GOAL A: In the passage on real estate purchase offers, which four contingencies are named as giving the buyer protection?

TEXT PASSAGE:
┌──

Many real estate purchase offers are good illustrations of that principle.

The rule followed by good agents is, "Never make an offer that you wouldn't be pleased to have accepted, exactly like it is." An Offer is a legal term. You're making an offer to fulfill these terms if the seller will. By simply signing the offer in acceptance, the other side can create a binding document with legal force, and at least potentially sue for specific performance. Specific performance is more often used by buyers than sellers, but it is available to both. An offered and accepted purchase contract is roughly equivalent to creating both a "call" for the buyer and a "put" for the seller in options trading. The seller has a right to insist the buyer buy, and the buyer has a right to insist that the seller sell, on these specific terms.

Usually, there are things discovered about the property while in escrow. It just isn't cost effective for prospective buyers to perform an inspection prior to obtaining a contract, and sellers should be mindful of the fact that subsequent discovery can void the purchase contract with an inspection contingency. On the other hand, I can't imagine a buyer insane enough not to build an inspection contingency into the contract. No matter how great a deal they may think they're getting at first, the whole contract is subject to a revaluation if the inspection uncovers major defects. I'd prefer to negotiate repairs or compensation rather than flush the transaction, whether I'm a buyer's agent or listing agent, but if the other side isn't going to be reasonable, sometimes it's necessary to walk. Note, however, that the opportunity to walk away happens because the contingency in the contract has not been satisfied, not due to the basic contract. No unsatisfied contingency means the contract is still in force and the other side can force you to live up to it. If the sellers have developed remorse and aren't reasonable about satisfying the inspection contingency but the buyer still wants to proceed, the buyers can force the sellers to perform by being willing to accept the original contract, as written.

The buyer usually has protection from the various contingencies in the contract - loan, appraisal, inspection, disclosures. But these have a specific limited duration, the sellers (via their agent) can insist the contingencies be removed in a timely fashion, and once they are gone, that buyer is as naked as the seller. Indeed, one of the marks of a good listing agent is being on the ball about contingency removals. Usually, it's the deposit rather than specific performance that the seller goes after because the reason the buyer wants out is it turns out they can't qualify for the necessary loan. Suing for specific performance in such instances is like demanding that men gestate and birth fifty percent of all babies. It's a physical impossibility that isn't going to happen. Sorry ladies, and sellers also. But the deposit money, and any other money in escrow, can be at risk.

Nor is that the limit of the seller's recourse. I'm not a lawyer, so talk to one, but damages certainly seem possible. Many lender owned addenda demand them if certain conditions are met.

└──

GOAL B: Extract every line of the records that contains the string "kern".

INFORMATION SUPPLIED:
┌──

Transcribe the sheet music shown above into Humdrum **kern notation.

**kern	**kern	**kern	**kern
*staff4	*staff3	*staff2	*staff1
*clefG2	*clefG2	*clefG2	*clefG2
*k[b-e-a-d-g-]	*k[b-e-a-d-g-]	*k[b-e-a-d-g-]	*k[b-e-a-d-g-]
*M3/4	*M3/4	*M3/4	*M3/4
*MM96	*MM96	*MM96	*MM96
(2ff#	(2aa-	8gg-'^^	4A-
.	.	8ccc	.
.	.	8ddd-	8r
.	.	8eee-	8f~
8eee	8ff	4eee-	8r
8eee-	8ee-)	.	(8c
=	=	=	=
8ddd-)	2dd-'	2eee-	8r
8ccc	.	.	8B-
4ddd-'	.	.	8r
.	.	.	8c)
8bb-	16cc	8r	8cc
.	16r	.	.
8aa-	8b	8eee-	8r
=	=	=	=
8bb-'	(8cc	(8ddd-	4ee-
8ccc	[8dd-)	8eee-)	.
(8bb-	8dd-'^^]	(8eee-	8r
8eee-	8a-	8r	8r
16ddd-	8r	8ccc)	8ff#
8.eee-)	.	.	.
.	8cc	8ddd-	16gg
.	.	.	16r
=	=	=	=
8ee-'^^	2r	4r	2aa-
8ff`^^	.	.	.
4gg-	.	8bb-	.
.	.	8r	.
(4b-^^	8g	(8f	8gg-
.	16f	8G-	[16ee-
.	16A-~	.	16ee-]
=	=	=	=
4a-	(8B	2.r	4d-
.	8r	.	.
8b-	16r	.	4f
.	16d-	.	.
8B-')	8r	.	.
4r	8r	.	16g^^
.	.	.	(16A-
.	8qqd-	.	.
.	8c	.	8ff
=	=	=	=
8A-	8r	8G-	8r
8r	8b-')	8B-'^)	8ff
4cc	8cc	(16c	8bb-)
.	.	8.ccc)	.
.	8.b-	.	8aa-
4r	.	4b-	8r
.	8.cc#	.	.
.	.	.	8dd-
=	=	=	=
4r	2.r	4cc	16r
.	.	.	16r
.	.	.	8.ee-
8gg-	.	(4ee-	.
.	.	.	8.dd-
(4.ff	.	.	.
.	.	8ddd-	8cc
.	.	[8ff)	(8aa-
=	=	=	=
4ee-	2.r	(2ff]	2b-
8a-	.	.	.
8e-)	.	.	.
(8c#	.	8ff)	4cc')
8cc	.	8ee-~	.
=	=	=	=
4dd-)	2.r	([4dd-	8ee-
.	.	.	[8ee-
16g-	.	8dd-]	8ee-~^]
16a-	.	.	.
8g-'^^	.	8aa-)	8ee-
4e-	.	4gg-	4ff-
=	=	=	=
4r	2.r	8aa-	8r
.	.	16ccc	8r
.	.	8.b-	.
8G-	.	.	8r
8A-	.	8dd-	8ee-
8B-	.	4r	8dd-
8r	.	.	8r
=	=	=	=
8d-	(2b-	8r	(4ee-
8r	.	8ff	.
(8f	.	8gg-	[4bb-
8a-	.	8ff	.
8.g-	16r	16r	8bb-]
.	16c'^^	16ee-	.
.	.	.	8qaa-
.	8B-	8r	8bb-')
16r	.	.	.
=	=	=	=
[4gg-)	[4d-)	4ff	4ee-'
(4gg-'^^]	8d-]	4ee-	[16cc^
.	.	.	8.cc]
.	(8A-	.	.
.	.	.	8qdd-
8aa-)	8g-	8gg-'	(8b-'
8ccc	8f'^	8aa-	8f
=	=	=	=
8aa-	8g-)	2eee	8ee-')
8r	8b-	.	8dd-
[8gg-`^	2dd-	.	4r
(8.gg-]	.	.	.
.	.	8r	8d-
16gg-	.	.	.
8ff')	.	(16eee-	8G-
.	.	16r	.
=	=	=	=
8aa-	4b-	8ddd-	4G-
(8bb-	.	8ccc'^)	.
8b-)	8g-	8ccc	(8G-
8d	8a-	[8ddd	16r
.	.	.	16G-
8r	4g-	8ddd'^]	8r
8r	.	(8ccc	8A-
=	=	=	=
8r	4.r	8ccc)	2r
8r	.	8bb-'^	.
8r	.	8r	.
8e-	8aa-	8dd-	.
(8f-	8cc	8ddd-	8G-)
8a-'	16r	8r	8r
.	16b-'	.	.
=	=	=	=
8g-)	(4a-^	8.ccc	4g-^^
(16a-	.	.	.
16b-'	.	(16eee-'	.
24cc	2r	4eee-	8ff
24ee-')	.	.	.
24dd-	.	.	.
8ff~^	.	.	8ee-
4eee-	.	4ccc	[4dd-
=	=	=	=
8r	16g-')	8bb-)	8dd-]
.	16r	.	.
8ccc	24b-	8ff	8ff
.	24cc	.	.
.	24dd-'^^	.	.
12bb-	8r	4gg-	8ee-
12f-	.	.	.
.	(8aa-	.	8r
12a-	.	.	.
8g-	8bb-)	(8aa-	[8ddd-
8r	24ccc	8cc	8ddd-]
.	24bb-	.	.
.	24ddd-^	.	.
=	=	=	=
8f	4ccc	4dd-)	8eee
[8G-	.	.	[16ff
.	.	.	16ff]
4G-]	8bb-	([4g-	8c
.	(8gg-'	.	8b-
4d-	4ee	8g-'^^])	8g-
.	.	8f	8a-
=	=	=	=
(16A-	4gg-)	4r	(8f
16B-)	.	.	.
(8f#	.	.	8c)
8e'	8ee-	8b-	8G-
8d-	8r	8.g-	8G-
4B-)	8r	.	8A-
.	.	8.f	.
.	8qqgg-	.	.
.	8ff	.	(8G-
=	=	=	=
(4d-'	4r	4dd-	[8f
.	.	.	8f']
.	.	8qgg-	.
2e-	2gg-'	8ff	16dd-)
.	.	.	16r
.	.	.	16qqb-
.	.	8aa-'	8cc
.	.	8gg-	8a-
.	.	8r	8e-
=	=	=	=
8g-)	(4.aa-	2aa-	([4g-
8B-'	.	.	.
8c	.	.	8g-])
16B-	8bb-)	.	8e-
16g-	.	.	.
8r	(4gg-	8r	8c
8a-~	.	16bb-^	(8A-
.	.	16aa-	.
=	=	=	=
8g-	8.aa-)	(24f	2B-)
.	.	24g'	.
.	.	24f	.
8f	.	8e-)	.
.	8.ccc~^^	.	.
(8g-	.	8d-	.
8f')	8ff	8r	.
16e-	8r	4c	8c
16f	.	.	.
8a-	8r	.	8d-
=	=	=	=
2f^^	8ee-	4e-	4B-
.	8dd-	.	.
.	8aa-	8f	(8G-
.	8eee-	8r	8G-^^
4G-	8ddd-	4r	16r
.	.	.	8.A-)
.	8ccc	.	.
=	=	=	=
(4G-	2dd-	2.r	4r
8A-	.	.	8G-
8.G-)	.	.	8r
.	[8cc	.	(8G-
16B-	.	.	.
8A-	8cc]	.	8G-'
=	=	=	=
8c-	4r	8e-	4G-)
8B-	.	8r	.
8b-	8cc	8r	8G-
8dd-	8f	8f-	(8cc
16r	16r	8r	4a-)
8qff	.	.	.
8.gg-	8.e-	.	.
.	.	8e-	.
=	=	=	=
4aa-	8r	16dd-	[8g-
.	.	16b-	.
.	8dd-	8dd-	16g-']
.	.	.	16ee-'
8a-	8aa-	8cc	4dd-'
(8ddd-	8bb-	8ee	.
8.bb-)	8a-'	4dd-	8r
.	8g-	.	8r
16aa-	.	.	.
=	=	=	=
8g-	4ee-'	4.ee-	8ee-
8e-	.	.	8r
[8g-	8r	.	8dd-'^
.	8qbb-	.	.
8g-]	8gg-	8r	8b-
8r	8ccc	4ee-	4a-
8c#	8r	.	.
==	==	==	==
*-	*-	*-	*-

└──

SOLUTION A: Loan, appraisal, inspection, and disclosures.

SOLUTION B:
Transcribe the sheet music shown above into Humdrum **kern notation.
**kern	**kern	**kern	**kern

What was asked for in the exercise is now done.